Overdreven overtuigd en betrokken gedrag komt niet uitsluitend voor in organisaties die sterk roeping gedreven zijn. In de discussies over de klimaatcrisis speelt dit dagelijks. Het gevaar ontstaat dat men te overtuigd raakt van zijn/haar eigen gelijk en niet meer open staat voor andere meningen. Echter er zijn voldoende mogelijkheden bij stichtingen om de kans hierop te verkleinen. In eerste instantie biedt een robuuste interne governance hiervoor een oplossing.

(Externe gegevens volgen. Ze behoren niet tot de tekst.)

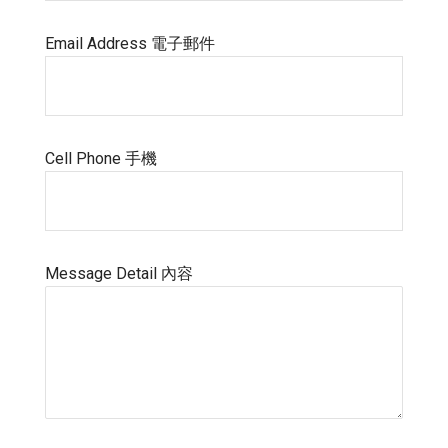
Email Address 電子郵件
Cell Phone 手機
Message Detail 內容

Zorg dat er voldoende check and balances zijn, bijvoorbeeld via een Raad van Toezicht of andere (externe) organen. Zorg daarnaast voor een periodieke zelfevaluatie onder leiding van een externe deskundige. Daarnaast zijn er koepelorganisaties, zoals de FIN, de Vereniging van Fondsen in Nederland (brancheorganisatie voor vermogensfondsen en corporate foundations), Goede Doelen Nederland (brancheorganisatie voor fondsenwervende instellingen). Door op deze manier een robuuste organisatie te creëren, met voldoende momenten van (zelf)reflectie kan een gedreven organisatie worden gewaarborgd zonder de algemene fatsoensnormen uit het oog te verliezen.

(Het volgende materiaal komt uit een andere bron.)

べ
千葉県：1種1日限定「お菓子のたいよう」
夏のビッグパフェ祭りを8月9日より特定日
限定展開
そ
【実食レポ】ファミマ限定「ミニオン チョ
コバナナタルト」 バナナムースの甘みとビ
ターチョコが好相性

Bestuurders bij goede-doelenstichtingen en vermogensfondsen doen met veel passie belangrijk werk en dat moeten we waarderen en koesteren. Dat werk geeft veel voldoening zowel bij hen die geven in termen van geld, tijd en kennis als bij de ontvangers. Het enthousiasme van deze mensen is aanstekelijk en ik word zelf altijd blij wanneer ik voor en met hen mag werken.

 


*De kop van dit artikel is geïnspireerd op een boektitel van journalist en schrijver Joris Luyendijk, Het zijn net mensen (Uitgeverij Podium 2006).

**Marcel Mauss, Essai sur le don. Forme et raison de l’échange dans les sociétés archaïques (1923/24). Vertaald in het Nederlands door Jeanne Holierhoek als Essay over de gift (2014).

***Isabel de Bruin, The dark side of the NGO Halo. Exploring moral goodness as a driver for NGO unethical behavior (Rotterdam 2024).

Ruud van de Ven is wealth manager Verenigingen & Stichtingen bij Van Lanschot Kempen.